Children's nursing program began a multiyear journey to attain Magnet status from the American Nurses Association (ANA). Magnet status applications entail a rigorous examination of a hospital's professional nursing practices, the quality of its patient outcomes and its ability to attract and retain nursing professionals.

Research Accomplishments

The Treuman Katz Center for Pediatric Bioethics — the nation's first center dedicated to the study of research and health care for children — hosted its first conference in July. The center was named to honor the distinguished tenure of former president and CEO Treuman Katz.

Bone marrow transplant pioneer Dr. Jean Sanders' longitudinal study showed that infants with acute lymphoblastic leukemia (ALL) who received total-body radiation and bone marrow transplants had a vastly better disease-free survival rate than those treated with chemotherapy alone, and did not suffer irreparable damage from the initial radiation treatment.

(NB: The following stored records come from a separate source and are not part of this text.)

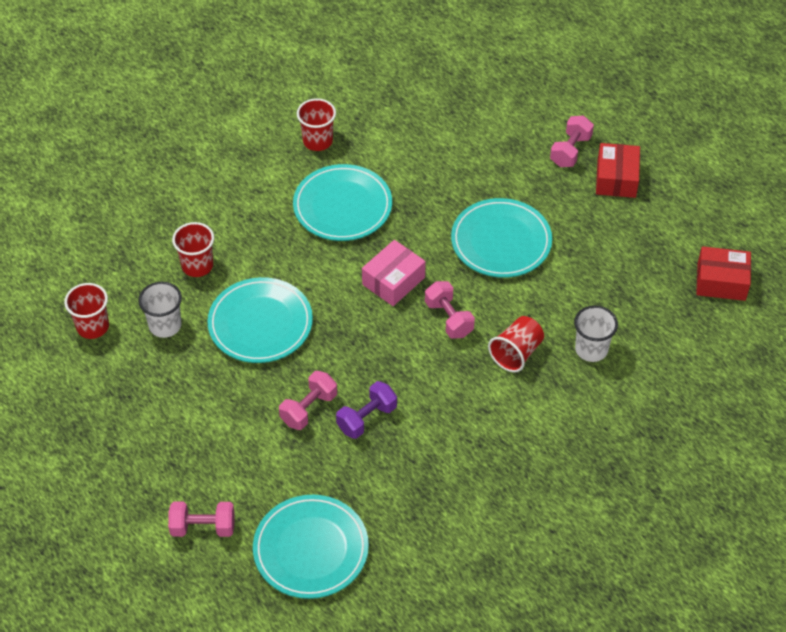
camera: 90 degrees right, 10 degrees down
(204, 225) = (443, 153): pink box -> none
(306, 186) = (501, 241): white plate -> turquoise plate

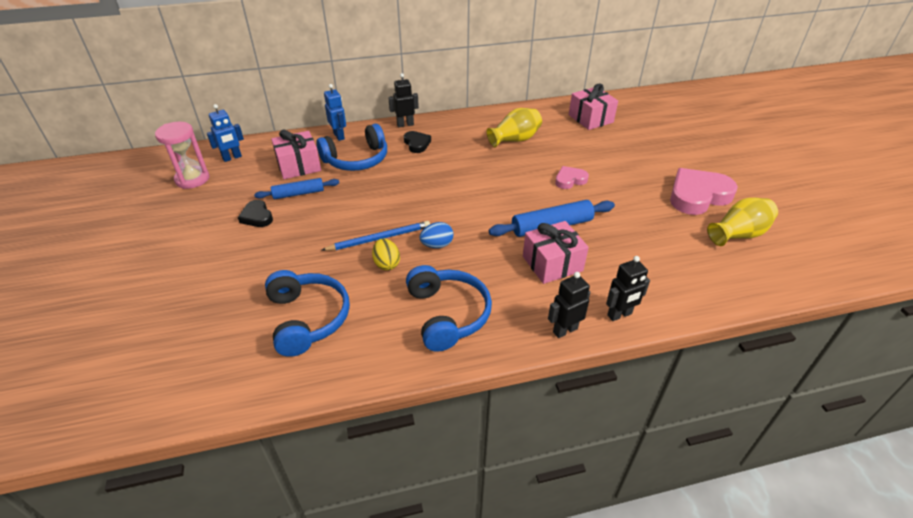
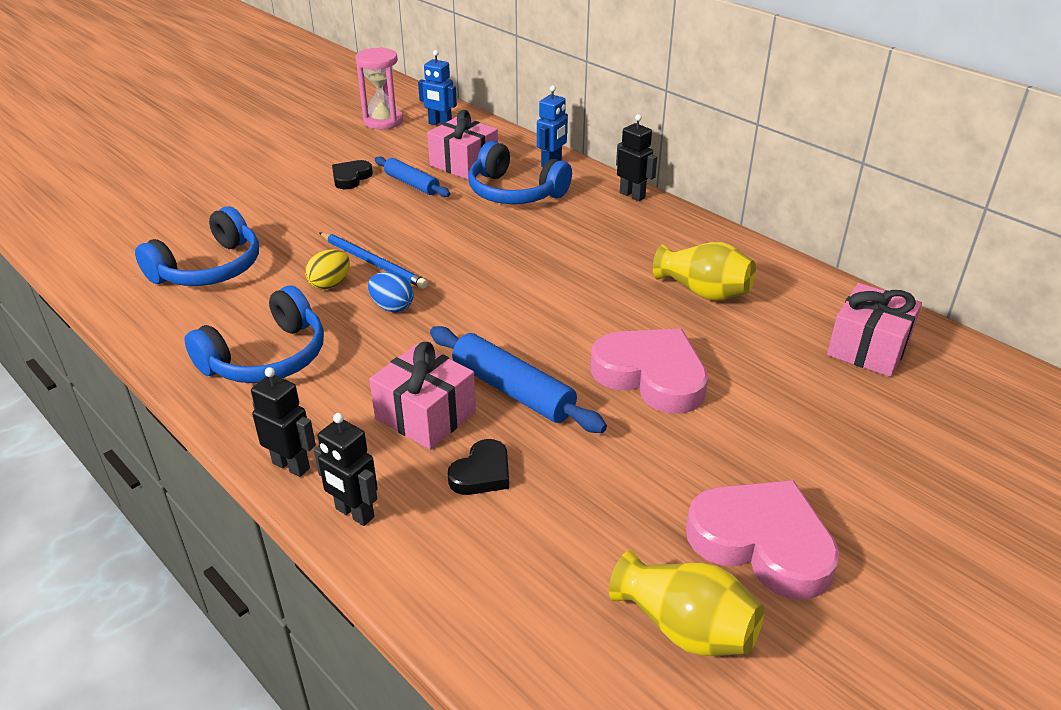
camera: 60 degrees right, 5 degrees down
(417, 144) = (596, 219): black heart -> black heart (482, 473)
(570, 180) = (651, 375): pink heart -> pink heart, size x1.93

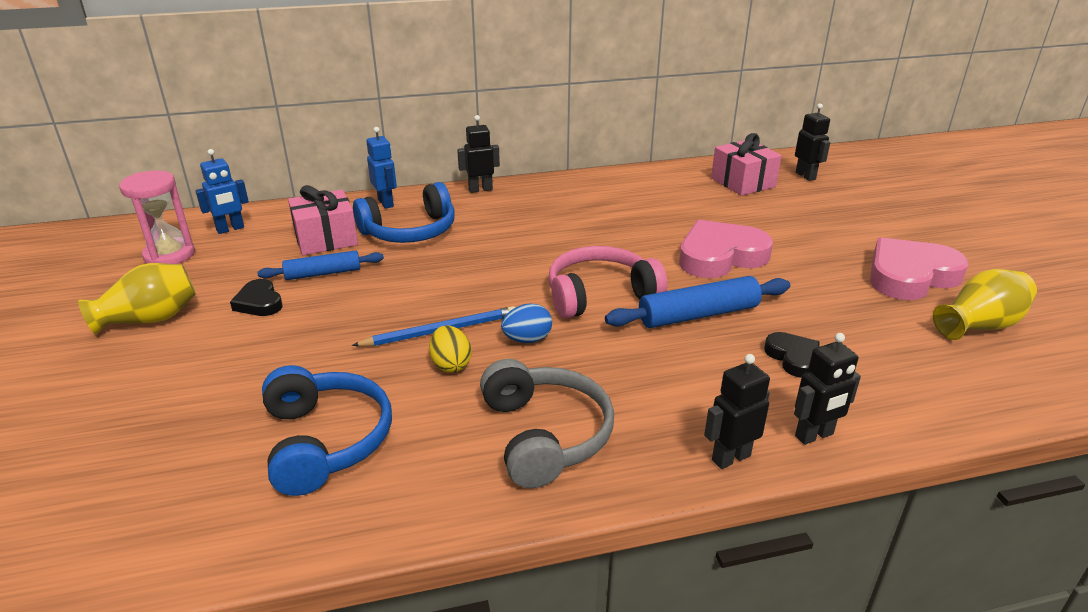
camera: 60 degrees left, 5 degrees down
(267, 358) = (545, 435): blue headphones -> grey headphones
(425, 415) = (703, 364): pink gift -> none
(497, 322) = (600, 295): none -> pink headphones
(703, 292) = (637, 207): yellow vase -> yellow vase (150, 319)
(964, 396) = (805, 176): none -> black robot

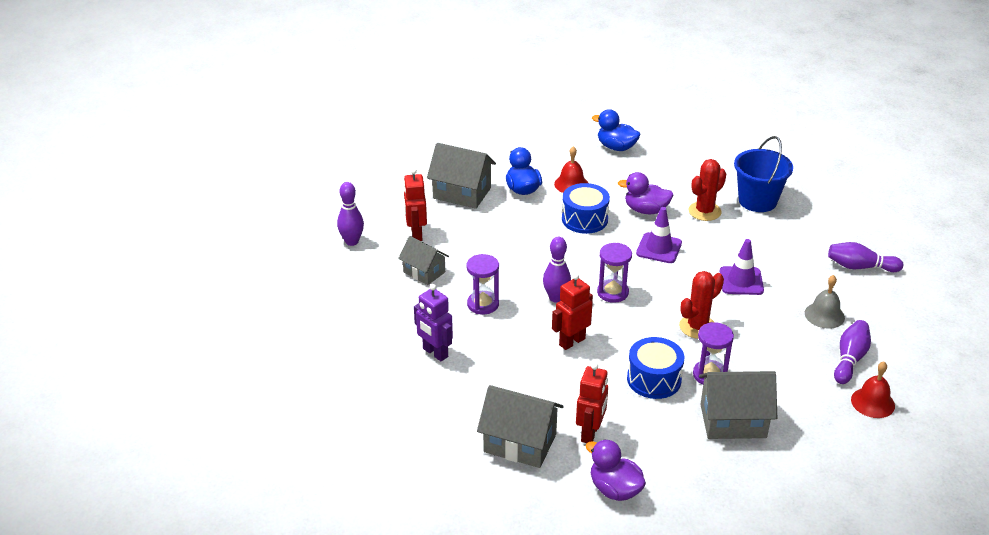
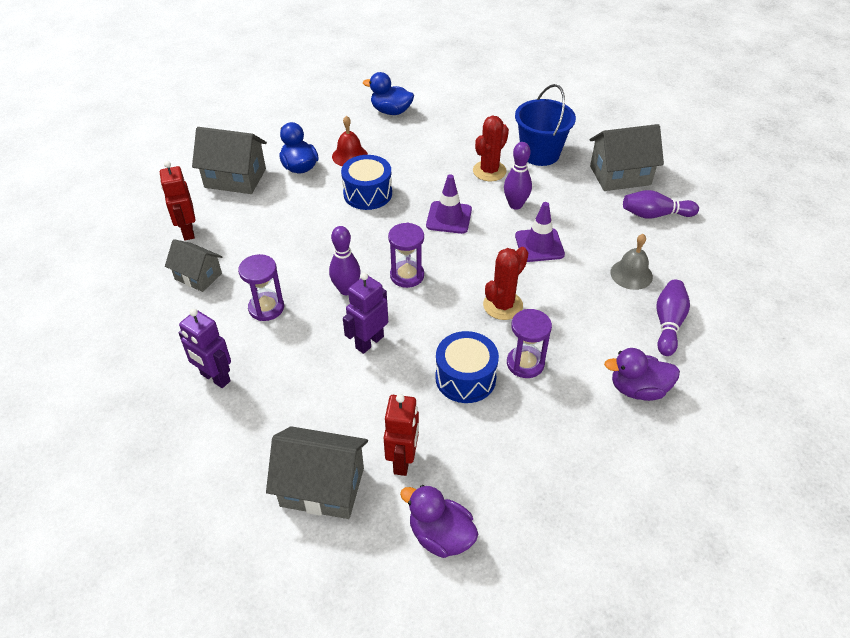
camera: 10 degrees left, 10 degrees up
(352, 241) = (115, 248): purple bowling pin -> purple bowling pin (515, 205)
(571, 341) = (369, 342): red robot -> purple robot
(646, 210) = (429, 176): purple duck -> purple duck (638, 389)
(733, 421) = (560, 419): grey house -> grey house (620, 175)
(872, 402) = (703, 374): red bell -> none

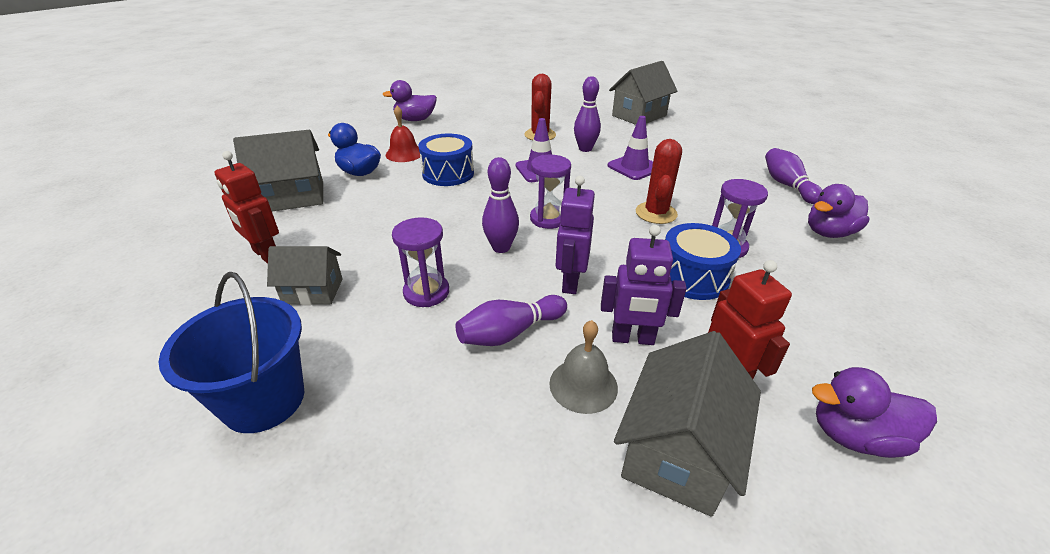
camera: 30 degrees left, 10 degrees down
(215, 378) = (423, 388): purple robot -> purple robot (632, 339)
(322, 487) = (677, 452): grey house -> grey house turned 45 degrees counterclockwise
(391, 111) = (415, 120): blue duck -> purple duck
(540, 154) = (567, 117): blue bucket -> blue bucket (264, 400)
(631, 274) = (722, 165): grey bell -> grey bell (583, 385)
(655, 215) = (691, 129): purple bowling pin -> purple bowling pin (510, 333)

Dr. Craig Rubens and Amanda Jones, PhD, contributed to a national study that found that the genetic material of bacteria and viruses evolves as much as 30% from one strain to the next.

Dr. David Rawlings and his team identified the trigger that activates a pathway in T and B immune cells that leads to the survival and growth of these cells. This discovery could ultimately lead to more effective treatments of cancers and autoimmune diseases.

Dr. Dimitri Christakis, Dr. Howard Jeffries and Michelle Garrison found that children with Down syndrome have a significantly higher risk of death when hospitalized with sepsis.

Dr. Dimitri Christakis and Michelle Garrison found no scientific evidence that “educational” media products have any proven educational value for babies and toddlers.

A Look at 2006

Here's a glimpse at some of Children's major initiatives for the current year:

In February, Children's kicked off the public phase of The Campaign for Children'sFulfilling the Promise, the hospital's first major fundraising effort in 25 years. Chaired by Melinda French Gates, the campaign will raise $300 million to support uncompensated care, research and facility improvements.

Children's will open the Ambulatory Care Building this spring. The new facility consolidates nearly all of our clinical outpatient services in one beautiful, state-of-the-art building. It is designed to ease clinical workflow and make outpatient visits easier for patients and families.

Children's will secure space needed to expand our research program. Our ultimate goal is to assemble up to one million square feet of research space during the next 10 to 20 years.

Children's will celebrate its centennial during the next three years. Preparations are underway to mark our 100th anniversary (in the year 2007) of providing the very best pediatric care for the children of the Pacific Northwest.